HBO’s “Last Week Tonight with John Oliver” Paints Negative Image of Trucking Industry

May 26, 2022

Over the last couple months, the trucking industry received national and international attention as a result of the Canadian trucking convoy. Whether individuals were for or against the protest, it opened people’s eyes to the importance of the trucking industry, and to the fact that almost every product people take for granted was at some point transported via a truck driver.

(May 2022) - Over the last couple months, the trucking industry received national and international attention as a result of the Canadian trucking convoy. Whether individuals were for or against the protest, it opened people’s eyes to the importance of the trucking industry, and to the fact that almost every product people take for granted was at some point transported via a truck driver.

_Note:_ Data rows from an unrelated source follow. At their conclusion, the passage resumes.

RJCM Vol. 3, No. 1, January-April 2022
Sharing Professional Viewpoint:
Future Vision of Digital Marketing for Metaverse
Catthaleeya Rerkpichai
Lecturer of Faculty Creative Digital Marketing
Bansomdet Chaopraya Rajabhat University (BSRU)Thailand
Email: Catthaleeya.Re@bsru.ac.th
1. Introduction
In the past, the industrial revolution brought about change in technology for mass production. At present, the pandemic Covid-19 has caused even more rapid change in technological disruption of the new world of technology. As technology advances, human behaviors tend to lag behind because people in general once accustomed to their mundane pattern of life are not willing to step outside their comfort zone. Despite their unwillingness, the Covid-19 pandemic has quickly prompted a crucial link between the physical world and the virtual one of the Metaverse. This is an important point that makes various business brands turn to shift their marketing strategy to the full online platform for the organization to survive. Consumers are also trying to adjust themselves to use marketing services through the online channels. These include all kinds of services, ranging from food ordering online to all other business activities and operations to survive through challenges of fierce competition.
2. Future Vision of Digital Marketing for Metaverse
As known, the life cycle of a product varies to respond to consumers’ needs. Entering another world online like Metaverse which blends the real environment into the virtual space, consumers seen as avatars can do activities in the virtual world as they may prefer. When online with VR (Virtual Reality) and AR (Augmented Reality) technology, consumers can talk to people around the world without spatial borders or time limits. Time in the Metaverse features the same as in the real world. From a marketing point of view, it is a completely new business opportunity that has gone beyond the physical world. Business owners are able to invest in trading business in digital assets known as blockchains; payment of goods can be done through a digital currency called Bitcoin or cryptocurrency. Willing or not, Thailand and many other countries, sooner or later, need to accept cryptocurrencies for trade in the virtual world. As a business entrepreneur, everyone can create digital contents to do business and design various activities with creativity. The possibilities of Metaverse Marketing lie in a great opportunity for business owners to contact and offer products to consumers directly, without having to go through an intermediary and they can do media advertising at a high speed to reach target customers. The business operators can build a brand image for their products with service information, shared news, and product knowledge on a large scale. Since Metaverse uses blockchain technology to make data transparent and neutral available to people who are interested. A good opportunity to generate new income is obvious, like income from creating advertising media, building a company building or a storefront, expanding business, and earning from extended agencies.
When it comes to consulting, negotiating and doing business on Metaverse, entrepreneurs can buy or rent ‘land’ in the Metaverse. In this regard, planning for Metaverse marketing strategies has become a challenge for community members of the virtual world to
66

On Sunday April 3, 2022, the trucking industry once again received national attention as the main topic on HBO’s “Last Week Tonight with John Oliver” (“Last Week”). “Last Week” regularly draws around 400,000-500,000 viewers each week. The April 3 episode painted the trucking industry in a very negative light. The gist of the episode was that there is not a truck driver shortage problem in the United States, but rather a truck driver retention problem. “Last Week” detailed four issues that are allegedly ruining the truck driving industry and causing drivers to exit the industry: (1) truck drivers are paid by the mile not the hour; thus, they are not earning while trucks are being loaded/unloaded; (2) drivers are forced to drive when fatigued; (3) the alleged misclassification of drivers as independent contractors to avoid paying benefits to truck drivers; and (4) predatory lease-purchase agreements that rarely result in the driver becoming the owner of the truck at issue.

The airing was clearly biased against motor carriers, portraying a few bad actors as the industry norm, and failed to provide a balanced and thoughtful analysis of serious issues. It was presumptive and deliberate. Simply put, it was bad reporting. Still, there are some takeaways.

Dispatch should always act professional and take issues of alleged driver fatigue seriously. The “Last Week” episode shows a truck driver calling his company and stating that “he doesn’t feel safe and is starting to fall asleep out here.” In response to the driver’s statement, dispatch tells him “to grab a coffee, cause we don’t have a choice on this.” The driver states he already had coffee and still feels tired. Dispatch tells him “to go walk around the truck, it’s 10 degrees outside … that will wake you up.” The driver responds that he “is not safe to drive.” At this point dispatch states, “here’s the deal, we don’t have a choice on this. That’s not how it works at [name of motor carrier]. I don’t need that dramatic bullshit this morning.”

In today’s social media world, dispatch should always assume every call may be recorded. A response such as the one shown on “Last Week” would certainly open the door for a punitive damages claim if that driver were to have been involved in a collision after this recorded call.

Another point to be taken from the episode is that lease-purchase agreements should be drafted by experienced counsel. As the episode details, the Department of Transportation and Department of Labor are examining lease-purchase agreements due to allegations that motor carriers are using the agreements to prey upon drivers and making it nearly impossible for the driver to satisfy the terms of the agreement. The Federal Motor Carrier Safety Administration is putting together the Truck Leasing Task Force, which will evaluate the impacts of commercial motor vehicle lease-purchase agreements on truck drivers and the trucking industry. Transportation Secretary Pete Buttigieg recently stated, “America’s truck drivers need and deserve fair leasing agreements, and this work will help ensure that leasing is above board.”

C.R. England paid a $37.8 million settlement in 2019 to resolve a class action suit brought by drivers who alleged the lease-purchase agreements saddled the drivers with high-interest loans that made it next to impossible to satisfy the agreement. Another large motor carrier is currently in the midst of a similar class action suit in the Northern District of Oklahoma based on allegations that the lease-purchase program offered to drivers failed to disclose material economic facts, which resulted in drivers being subject to gas and maintenance costs, computers, variable mileage payments, and other expenditures in addition to the truck rental payments. After all costs were calculated, the motor carrier’s drivers’ were allegedly often left with no compensation or sometimes actually owing the company money despite working consistent hours.

Class action suits revolving around lease-purchase agreements will likely become more prevalent; thus, the outcome of such cases must be monitored closely. Lewis Brisbois will continue to monitor the legislation and regulations that arise from the Truck Leasing Task Force.